I know they are small but the common is growing pretty fast right now and I wanted to keep him from biting the ally. The ally snapper seems pretty chilled so I wanted him to be more comfortable by himself to do his thing. I setup a large kitty litter box (18"x12"x8") for the ally w/ sand, slate, a chunk of peat, a couple large stones and a mini pump.


----------



## Joga Bonito (Oct 30, 2004)

nice


----------



## furious piranha (Mar 22, 2005)

how much do one of those cost at that size?????


----------



## traumatic (Jan 29, 2003)

furious piranha said:


> how much do one of those cost at that size?????
> [snapback]1004698[/snapback]​


I bought the ally for $35 from Rareafishinado $20 shipping. There are people selling them here, go to the classfieds.
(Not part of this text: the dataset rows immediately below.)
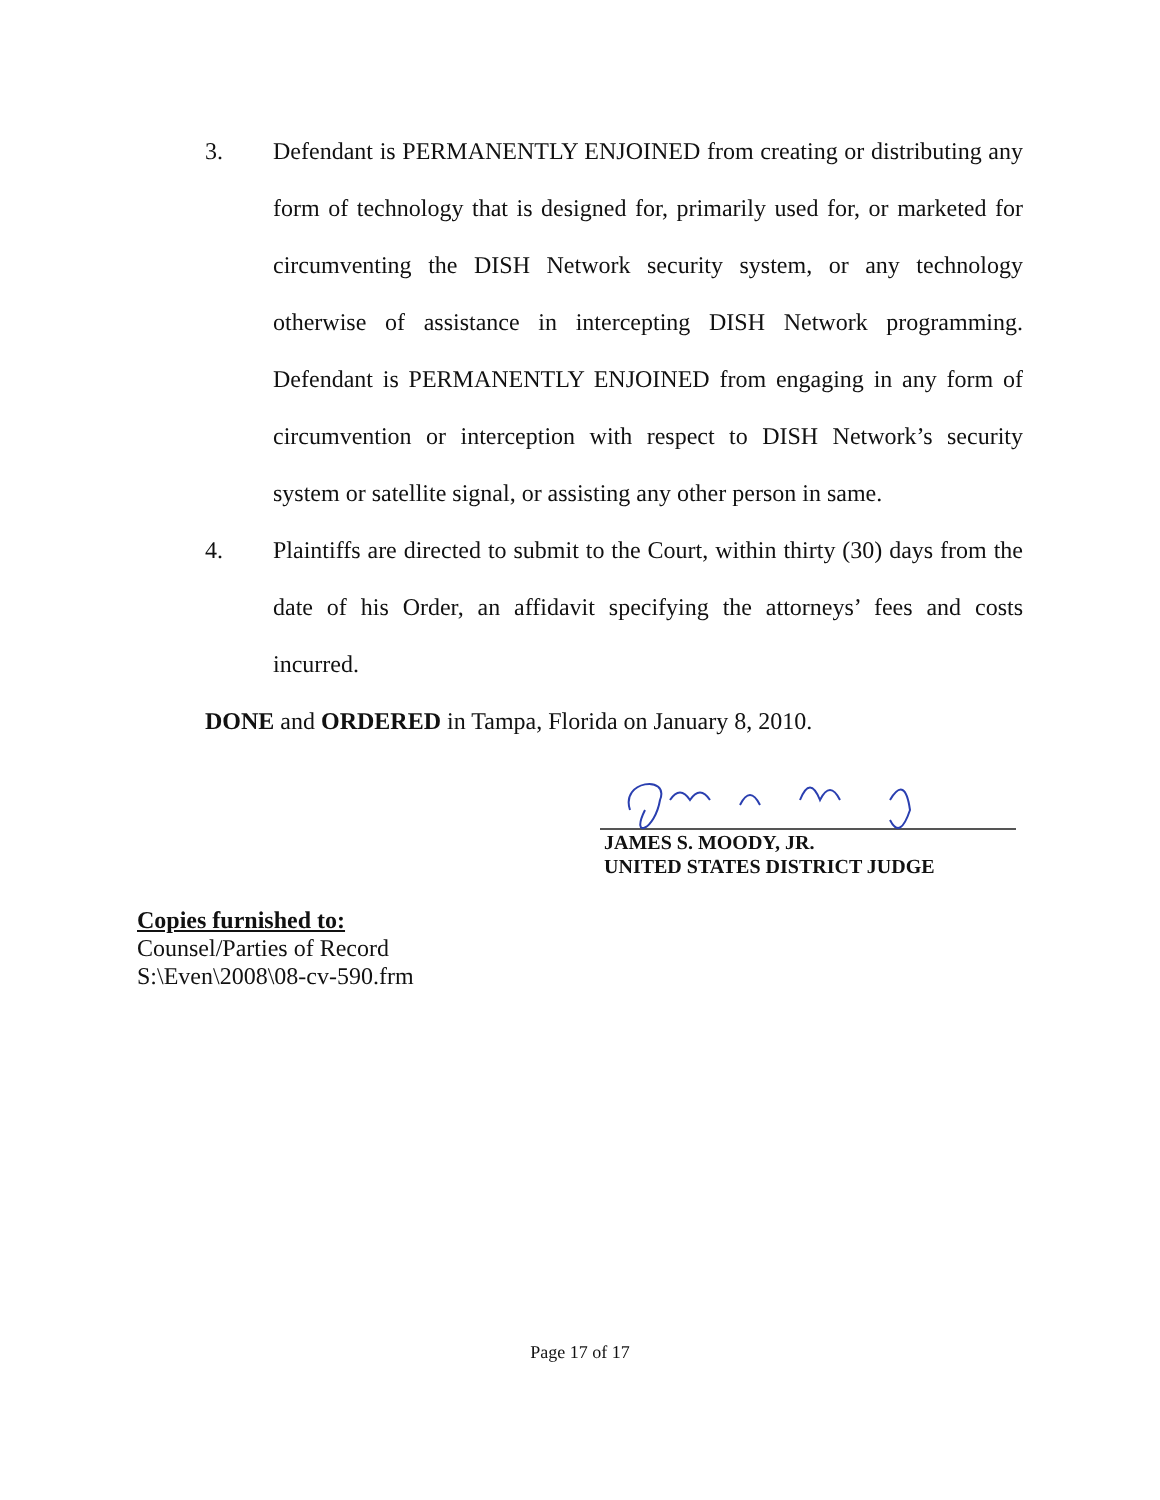3. Defendant is PERMANENTLY ENJOINED from creating or distributing any form of technology that is designed for, primarily used for, or marketed for circumventing the DISH Network security system, or any technology otherwise of assistance in intercepting DISH Network programming. Defendant is PERMANENTLY ENJOINED from engaging in any form of circumvention or interception with respect to DISH Network’s security system or satellite signal, or assisting any other person in same.
4. Plaintiffs are directed to submit to the Court, within thirty (30) days from the date of his Order, an affidavit specifying the attorneys’ fees and costs incurred.
DONE and ORDERED in Tampa, Florida on January 8, 2010.
JAMES S. MOODY, JR.
UNITED STATES DISTRICT JUDGE
Copies furnished to:
Counsel/Parties of Record
S:\Even\2008\08-cv-590.frm
Page 17 of 17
the common I found in the rough at a golf course.


----------



## Gordeez (Sep 21, 2003)

Awesome!!


----------



## jan (Apr 24, 2004)

Normally I really don't like turtles, but your snapper is a handsome looking fellow with a great, natural setup








Just wait till it gets BIG


----------



## killerbee (Aug 18, 2004)

the 2nd pic looks cool


----------



## Atlanta Braves Baby! (Mar 12, 2003)

Wow that looks really cool. Nice setup


----------



## TC3modena (Apr 23, 2005)

those r pretty cool, i always wanted one. would their growth be stunted if i kept them in a tank? nd i also have a 200 or 300g. pond in my backyard, wonder if i could keep one in there. i live in new york and the ones around me live through the winter, so i dont see why these wouldnt make it.


----------



## lighter (Mar 2, 2004)

A real terror in the tank!


----------



## smokinbubbles (Mar 25, 2005)

i have a baby common snapper also and they seem to grow fast depending on how much you feed them and their enclouser, right now he is ina 20 witha piece of lexsane (spelling) in the middle. on the other side i have a baby red ear slider and a stink pot. all 3 of thos turtles i found at my house. the red ear slider i actually found in my pool last weekend and about the size of a quater. the stink pot is like the size of a dime and i found him about a month ago in my pond. i have had then snapper for about a year and he started out about a little bigger thena quater now hes about 3 quaters.

J-Rod


----------